(Plain-text document sources)
>>>>>

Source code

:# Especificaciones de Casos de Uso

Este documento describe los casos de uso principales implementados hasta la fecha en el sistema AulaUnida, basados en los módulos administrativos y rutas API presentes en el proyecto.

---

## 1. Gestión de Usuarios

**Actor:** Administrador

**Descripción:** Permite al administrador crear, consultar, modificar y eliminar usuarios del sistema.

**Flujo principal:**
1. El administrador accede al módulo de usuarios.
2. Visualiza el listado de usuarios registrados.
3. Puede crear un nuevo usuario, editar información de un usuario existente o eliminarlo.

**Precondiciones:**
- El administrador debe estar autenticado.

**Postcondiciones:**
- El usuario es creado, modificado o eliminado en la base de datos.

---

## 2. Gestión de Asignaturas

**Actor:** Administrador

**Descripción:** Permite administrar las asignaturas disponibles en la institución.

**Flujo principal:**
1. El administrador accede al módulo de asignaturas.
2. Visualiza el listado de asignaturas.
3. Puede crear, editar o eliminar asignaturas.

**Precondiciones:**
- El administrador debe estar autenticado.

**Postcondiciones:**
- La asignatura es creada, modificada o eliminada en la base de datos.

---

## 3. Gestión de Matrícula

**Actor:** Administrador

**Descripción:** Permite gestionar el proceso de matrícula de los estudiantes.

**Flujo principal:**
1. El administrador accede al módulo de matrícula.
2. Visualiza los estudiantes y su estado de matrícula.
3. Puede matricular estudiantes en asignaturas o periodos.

<<<<<

About this task: Output all of the entries, exactly as they are written.

Answer section:
Source code

:# Especificaciones de Casos de Uso

Este documento describe los casos de uso principales implementados hasta la fecha en el sistema AulaUnida, basados en los módulos administrativos y rutas API presentes en el proyecto.

---

## 1. Gestión de Usuarios

**Actor:** Administrador

**Descripción:** Permite al administrador crear, consultar, modificar y eliminar usuarios del sistema.

**Flujo principal:**
1. El administrador accede al módulo de usuarios.
2. Visualiza el listado de usuarios registrados.
3. Puede crear un nuevo usuario, editar información de un usuario existente o eliminarlo.

**Precondiciones:**
- El administrador debe estar autenticado.

**Postcondiciones:**
- El usuario es creado, modificado o eliminado en la base de datos.

---

## 2. Gestión de Asignaturas

**Actor:** Administrador

**Descripción:** Permite administrar las asignaturas disponibles en la institución.

**Flujo principal:**
1. El administrador accede al módulo de asignaturas.
2. Visualiza el listado de asignaturas.
3. Puede crear, editar o eliminar asignaturas.

**Precondiciones:**
- El administrador debe estar autenticado.

**Postcondiciones:**
- La asignatura es creada, modificada o eliminada en la base de datos.

---

## 3. Gestión de Matrícula

**Actor:** Administrador

**Descripción:** Permite gestionar el proceso de matrícula de los estudiantes.

**Flujo principal:**
1. El administrador accede al módulo de matrícula.
2. Visualiza los estudiantes y su estado de matrícula.
3. Puede matricular estudiantes en asignaturas o periodos.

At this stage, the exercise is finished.